He plied her with compliments, and smiles, and even the offer of a good Arab wine he was carrying, if she would let him into her apartment.

“I’d like to get to know you better,” he said, one of the all-time classic lines.

She looked askance at him, as if saying, “Can’t you do better than that?”

Not afraid of him, still letting him into her apartment—that was a bridge too far. She knew what he meant to her cousin and his men, so instead of accepting his (tempting) offer, she politely extended her hand and Dietrich bent low over it, brushing it with his lips. He was quite the gentleman when he tried to be, she would have told Sam in his defense.

Dietrich watched her go up, tallying every move of those full hips, and after her door closed, he almost felt like whistling. Troy or no Troy, he was going to get a date with the heavenly Lila.

Just as he turned to go, however, a firm hand reached out and gripped his arm. At the same time, a pistol was shoved in his back. He guessed it was a semi-automatic. And he knew it was in very capable hands, Sgt. Sam Troy’s.

Troy had a hushed, ‘night-time’ voice. “What’re you doing here with my cousin?”

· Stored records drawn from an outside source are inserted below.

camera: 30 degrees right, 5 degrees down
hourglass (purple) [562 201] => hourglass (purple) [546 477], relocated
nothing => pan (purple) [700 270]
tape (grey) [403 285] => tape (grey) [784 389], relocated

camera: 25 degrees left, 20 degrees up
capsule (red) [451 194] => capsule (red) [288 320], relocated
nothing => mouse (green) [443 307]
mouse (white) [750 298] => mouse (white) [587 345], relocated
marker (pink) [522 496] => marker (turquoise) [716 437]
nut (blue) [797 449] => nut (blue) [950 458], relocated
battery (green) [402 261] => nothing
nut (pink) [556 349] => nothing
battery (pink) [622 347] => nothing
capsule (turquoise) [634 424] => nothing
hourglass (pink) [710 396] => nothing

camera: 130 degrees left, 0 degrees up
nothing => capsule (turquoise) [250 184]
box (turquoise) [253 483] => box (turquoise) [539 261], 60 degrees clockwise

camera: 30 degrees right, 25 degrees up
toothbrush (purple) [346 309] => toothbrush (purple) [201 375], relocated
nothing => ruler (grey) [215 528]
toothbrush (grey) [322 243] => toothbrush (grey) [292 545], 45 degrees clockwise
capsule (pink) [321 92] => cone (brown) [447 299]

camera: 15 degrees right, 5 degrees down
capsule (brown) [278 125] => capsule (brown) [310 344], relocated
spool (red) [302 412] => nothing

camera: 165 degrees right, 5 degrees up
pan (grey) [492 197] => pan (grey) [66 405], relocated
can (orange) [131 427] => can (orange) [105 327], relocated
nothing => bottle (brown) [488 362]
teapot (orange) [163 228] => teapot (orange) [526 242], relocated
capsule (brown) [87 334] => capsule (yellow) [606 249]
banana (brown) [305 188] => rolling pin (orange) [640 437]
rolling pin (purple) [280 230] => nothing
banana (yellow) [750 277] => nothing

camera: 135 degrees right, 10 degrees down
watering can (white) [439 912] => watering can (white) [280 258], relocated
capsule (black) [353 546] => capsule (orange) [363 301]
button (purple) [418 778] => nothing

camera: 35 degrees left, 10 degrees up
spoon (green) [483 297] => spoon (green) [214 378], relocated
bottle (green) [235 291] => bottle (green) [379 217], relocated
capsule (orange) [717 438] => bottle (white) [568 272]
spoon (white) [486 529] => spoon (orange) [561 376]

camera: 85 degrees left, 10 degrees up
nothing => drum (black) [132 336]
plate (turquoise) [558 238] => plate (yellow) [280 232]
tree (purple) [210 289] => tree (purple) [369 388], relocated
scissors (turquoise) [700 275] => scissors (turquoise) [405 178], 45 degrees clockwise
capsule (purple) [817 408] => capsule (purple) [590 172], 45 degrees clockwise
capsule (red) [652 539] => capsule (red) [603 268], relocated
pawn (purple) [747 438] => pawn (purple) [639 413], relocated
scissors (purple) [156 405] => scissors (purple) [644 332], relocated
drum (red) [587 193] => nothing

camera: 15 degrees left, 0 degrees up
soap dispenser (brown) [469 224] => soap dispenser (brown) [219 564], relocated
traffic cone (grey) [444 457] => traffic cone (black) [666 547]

“Are we alone?” asked Dietrich, dodging Troy’s direct question and risking a .45 slug in the back.

“We aren’t, but my men are keeping a respectful distance. One wrong move though, Dietrich, and you’re toast.”

Dietrich got right down to it. “I believe your cousin is seeing a Resistance leader, even passing information to him, Sgt. Troy.”

“What proof do you have she’s involved in that?”

“May I turn around—slowly—sergeant?”

“If you try anything, I’ve given myself permission to shoot,” said Troy.

Dietrich turned as slowly as he could, like a wind-up toy on a pedestal. After he had fully turned and could look Troy in the eye, the gun resided in his abdomen, just above his belly button. An uncomfortable place for it to be.

“I followed her out of curiosity to the market this afternoon.” Troy’s gun hand stiffened, and Dietrich could feel the tension in the air turn to concrete.

“Yeah, go on.”

“She received a packet, an envelope, from one of the sellers, and then she met another man, a much younger one, at a dwelling on the beach. From what I’ve been able to gather about him, he’s a Resistance leader. His name’s Laurent, first or last, that’s all I know.”

Troy chewed on it. “Laurent,” he said, “I’ve heard of him. He’s not got the best rep, trading in antiquities on the black market. How much could you see of them?”

“They embraced, Troy, like they had been together before. Not at all in a brotherly way.”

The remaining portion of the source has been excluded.